La danse rythme chaque journée de la jeune habitant de Poussan, près de Sète. À 8 ans, Lily s’entraîne quinze heures par semaine et s’envolera en juin pour la Dance World Cup 2026 à Dublin. Une passion déjà vécue comme un destin.
« Mon rêve c’est de devenir danseuse étoile. » Lily, une jeune Poussannaise âgée de 8 ans, sait déjà parfaitement ce qu’elle veut faire de sa vie et ses parents la soutiennent à 100 %. Passionnée de danse depuis toujours, elle va cette année participer à la Dance World Cup 2026 à Dublin.
« Elle danse depuis qu’elle a 3 ans. Nous étions en région parisienne quand elle a commencé, pendant un an, puis nous sommes venus à Poussan et elle n’a jamais arrêté », raconte Marion, sa maman. Danse classique, jazz, cours pour les concours. Il n’y a quasiment aucun jour de la semaine où Lily ne danse pas. Cette année, elle cumule quinze heures de danse par semaine, réparties entre le mardi et le samedi, et entre deux écoles : Art’monie à Villeneuve-lès-Maguelone et Eskal Danse à Lansargues. « Le mardi, j’ai les pointes (en classique, NDLR). Le mercredi, cours de concours, classique et jazz. Le jeudi, cours pour les concours. Le vendredi, classique et le samedi barre à terre (pour travailler sa souplesse, NDLR), pointes à nouveau et cours de concours« , énumère la jeune danseuse avec un large sourire.

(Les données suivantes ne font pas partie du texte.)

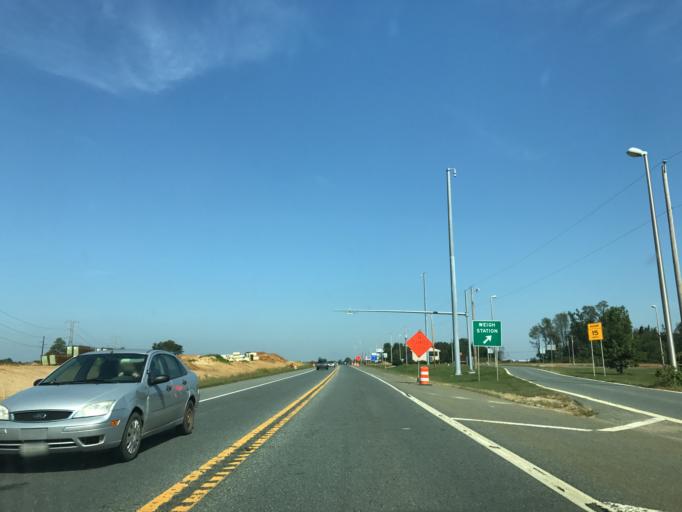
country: US
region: Delaware
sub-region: New Castle County
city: Middletown
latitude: 39.4182
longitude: -75.7648
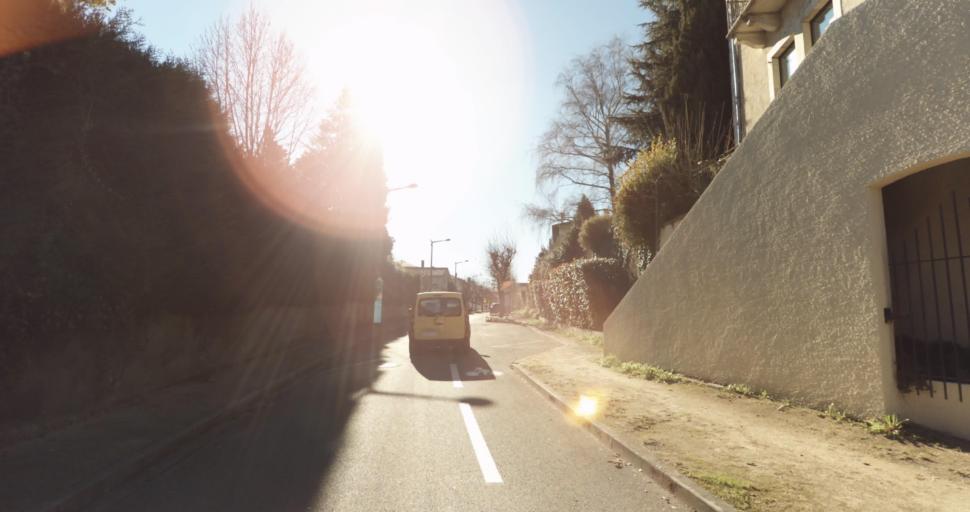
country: FR
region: Aquitaine
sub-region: Departement des Pyrenees-Atlantiques
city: Morlaas
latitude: 43.3467
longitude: -0.2612
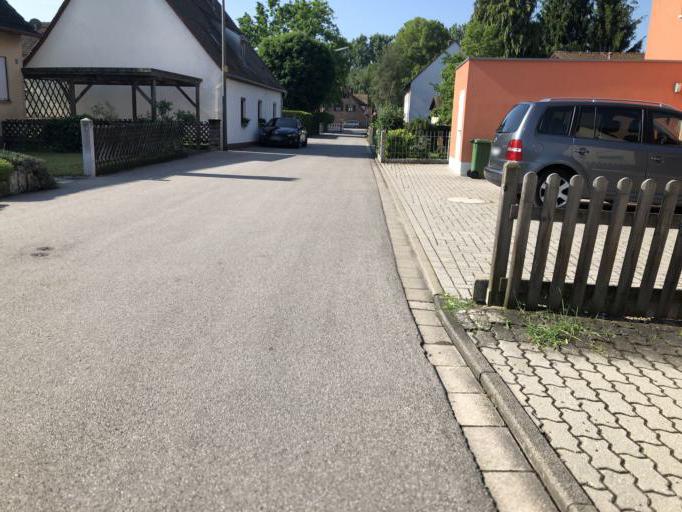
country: DE
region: Bavaria
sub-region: Regierungsbezirk Mittelfranken
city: Erlangen
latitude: 49.5506
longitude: 11.0261
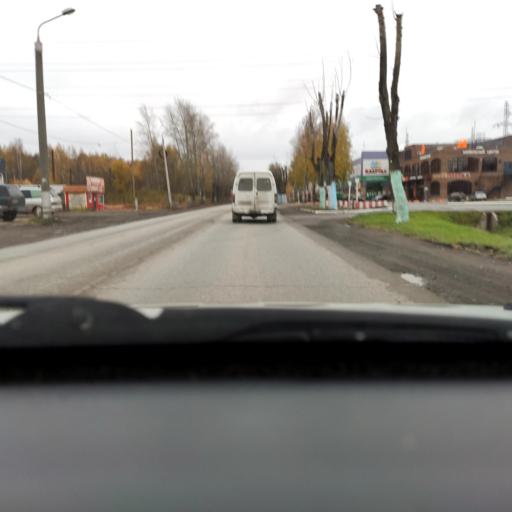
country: RU
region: Perm
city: Perm
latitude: 58.1077
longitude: 56.3624
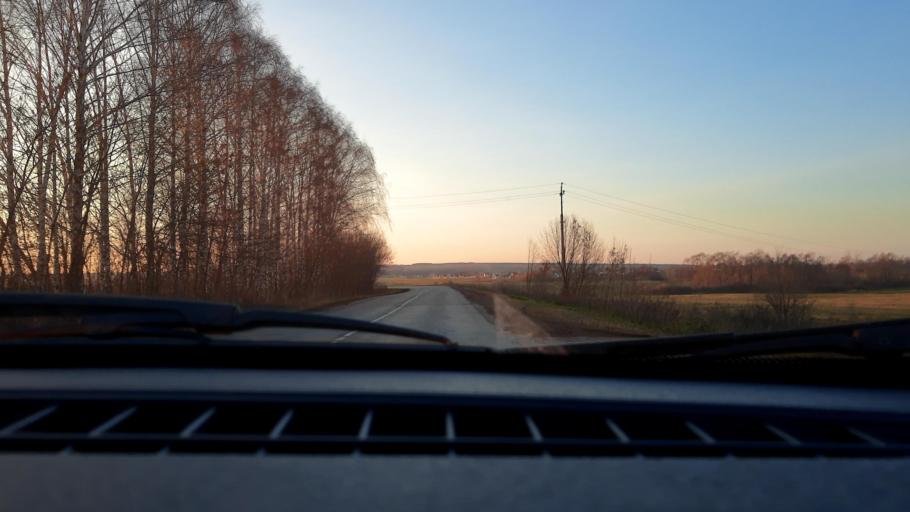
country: RU
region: Bashkortostan
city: Mikhaylovka
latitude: 54.8279
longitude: 55.9723
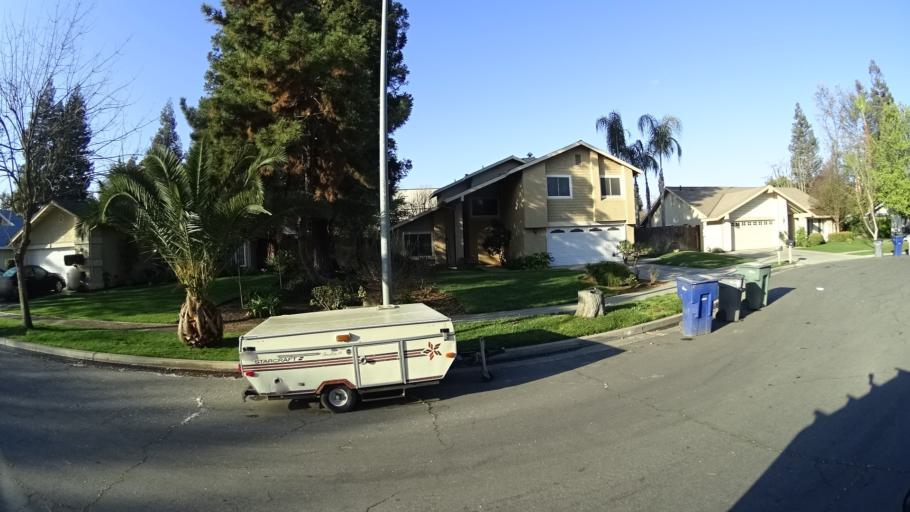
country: US
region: California
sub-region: Fresno County
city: West Park
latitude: 36.8144
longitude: -119.8667
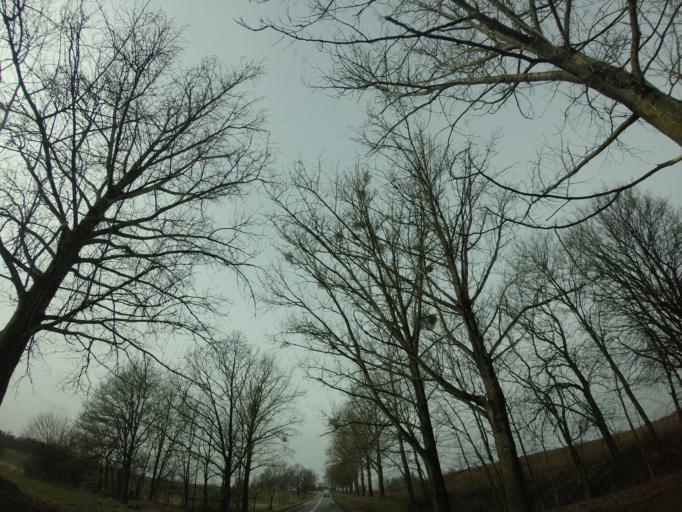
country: PL
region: West Pomeranian Voivodeship
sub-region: Powiat drawski
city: Drawsko Pomorskie
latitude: 53.5258
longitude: 15.8649
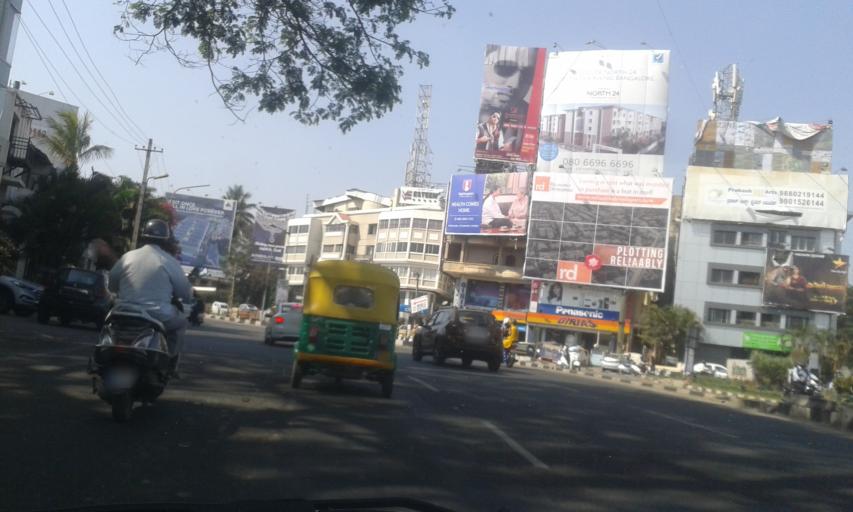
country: IN
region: Karnataka
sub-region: Bangalore Urban
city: Bangalore
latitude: 13.0030
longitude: 77.5840
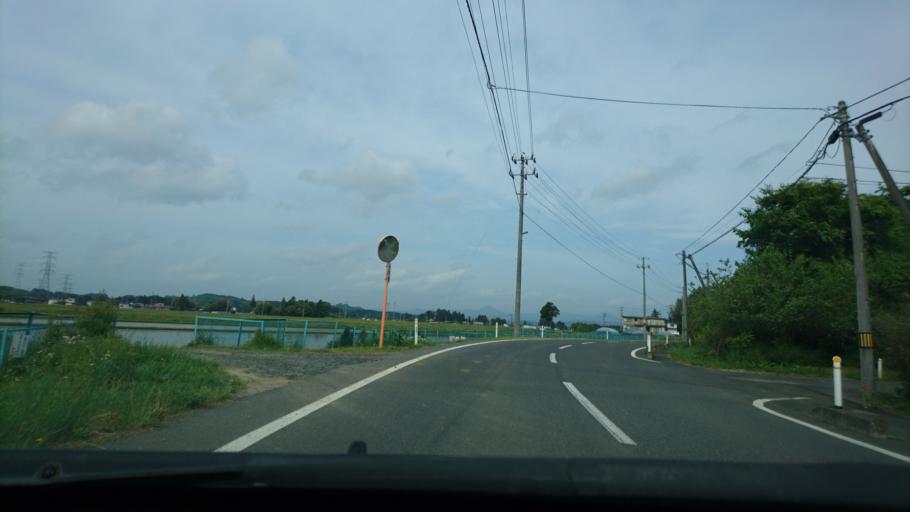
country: JP
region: Iwate
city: Ichinoseki
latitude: 38.8214
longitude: 141.0402
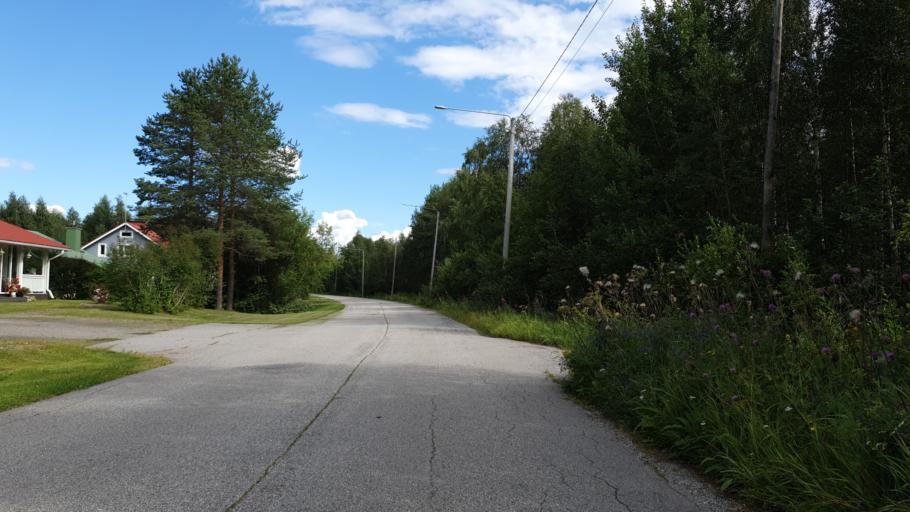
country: FI
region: Kainuu
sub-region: Kehys-Kainuu
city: Kuhmo
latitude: 64.1186
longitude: 29.5627
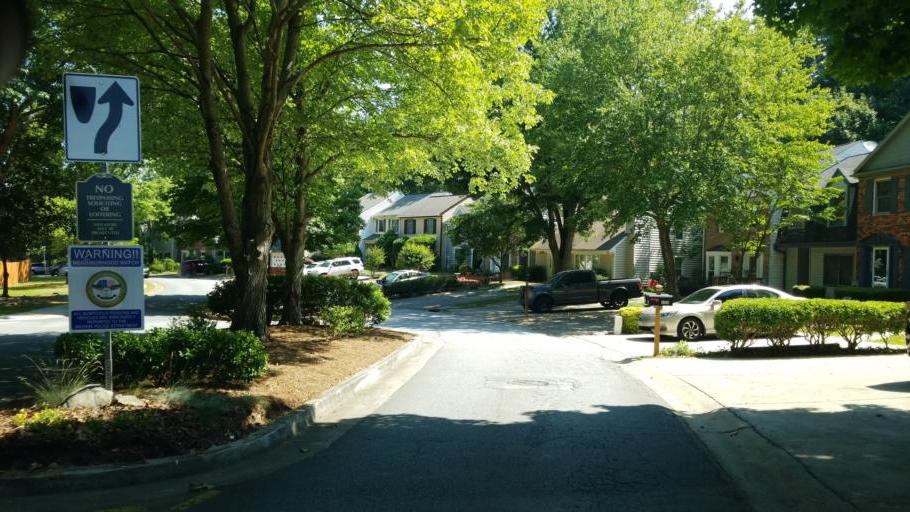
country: US
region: Georgia
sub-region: Cobb County
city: Vinings
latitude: 33.8869
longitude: -84.4800
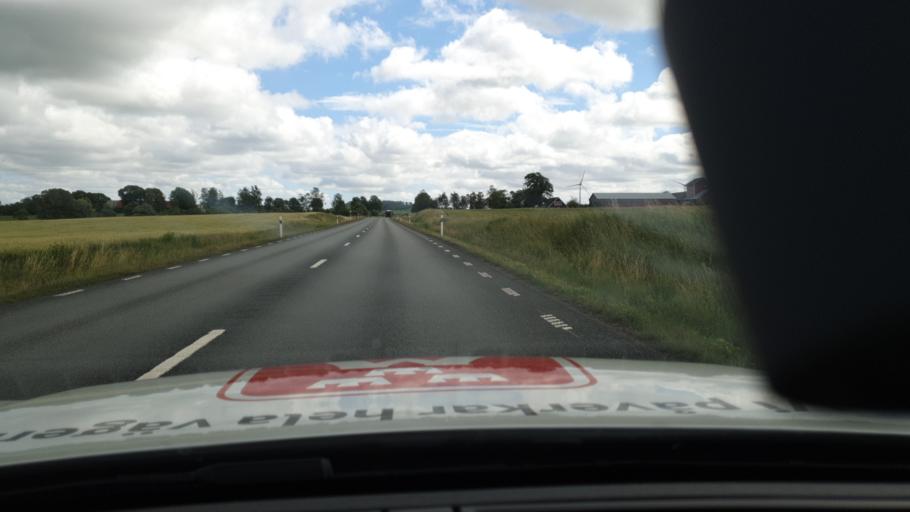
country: SE
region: Vaestra Goetaland
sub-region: Falkopings Kommun
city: Akarp
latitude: 58.1248
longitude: 13.7122
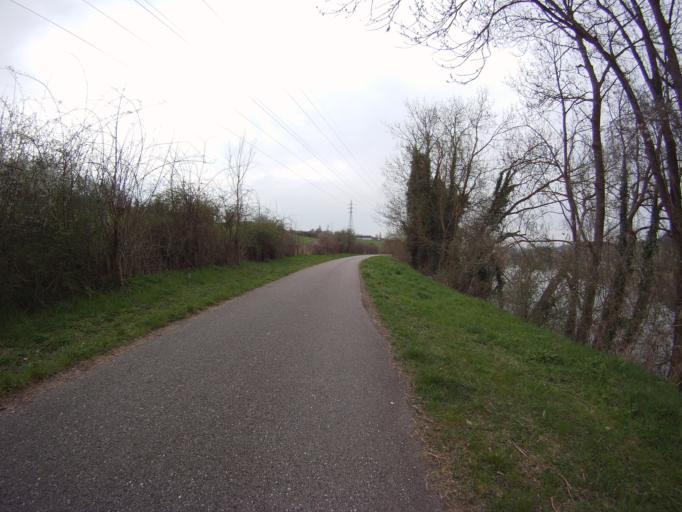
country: FR
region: Lorraine
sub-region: Departement de Meurthe-et-Moselle
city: Champigneulles
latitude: 48.7292
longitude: 6.1763
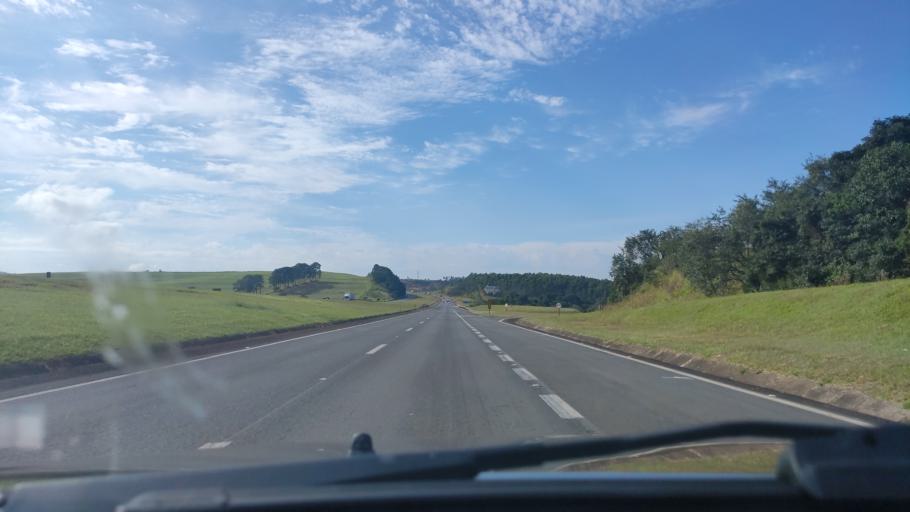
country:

Elle participe à un concours international à Dublin en juillet
Les concours, elle en fait depuis l’âge de 6 ans, mais la plupart ne sont ouverts qu’à partir de 8 ans. Cette année, c’est la porte ouverte à tous pour elle, et elle en fait le maximum. « De début avril à mi-mai, il y a un concours tous les week-ends », confie sa maman. Le corps de Lily est donc très sollicité. C’est pourquoi elle est suivie par de nombreux spécialistes : pédiatre, podologue, ostéopathe. Et ses parents prennent toujours les avis de ces derniers, notamment pour qu’elle danse sur pointe. « Habituellement les enfants ne montent pas sur pointe avant l’âge de 8 ans. Lily a commencé à 6 ans, avec l’accord de tous les médecins et de ses professeures de danse. » Avec une pointure inférieure à 32, les parents de Lily doivent faire venir ses pointes de Russie. « Et comme elle s’entraîne beaucoup et que son pied continue de grandir, il faut les changer assez souvent », sourit Marion.
J’essaye d’avoir de très bonnes notes à l’école pour aller faire le stage de six mois à l’Opéra de Paris
Pour participer à la World Dance Cup ce n’est pas compliqué il suffit d’envoyer une vidéo de sa chorégraphie et de postuler dans la bonne catégorie. Dans le cas de Lily, celle des « minis » 9 ans et moins. En 2025, il y avait 8 500 danseurs, qui ont participé à ce concours, venus de 62 pays du monde entier. « Ce sont mes deux professeures de danse Manon et Virginie qui ont créé les chorégraphies et après on a tourné les vidéos avec les costumes dans les salles de danse où je m’entraîne habituellement », explique la petite danseuse. Après avoir envoyé les vidéos, certaines sont sélectionnées pour participer à une première finale de la World Dance Cup. Lily a donc été sélectionnée en jazz et en classique pour cette première finale qui se tiendra le 8 juillet à Dublin, avant de savoir si elle sera retenue pour la grande finale qui a lieu quelques jours plus tard. En attendant, Lily continue de danser et de bien travailler à l’école en parallèle. « J’essaye d’avoir de très bonnes notes pour espérer avoir un stage de six mois à l’Opéra de Paris. » Peut-être que cette petite passionnée de danse finira par devenir un vrai petit rat de l’Opéra.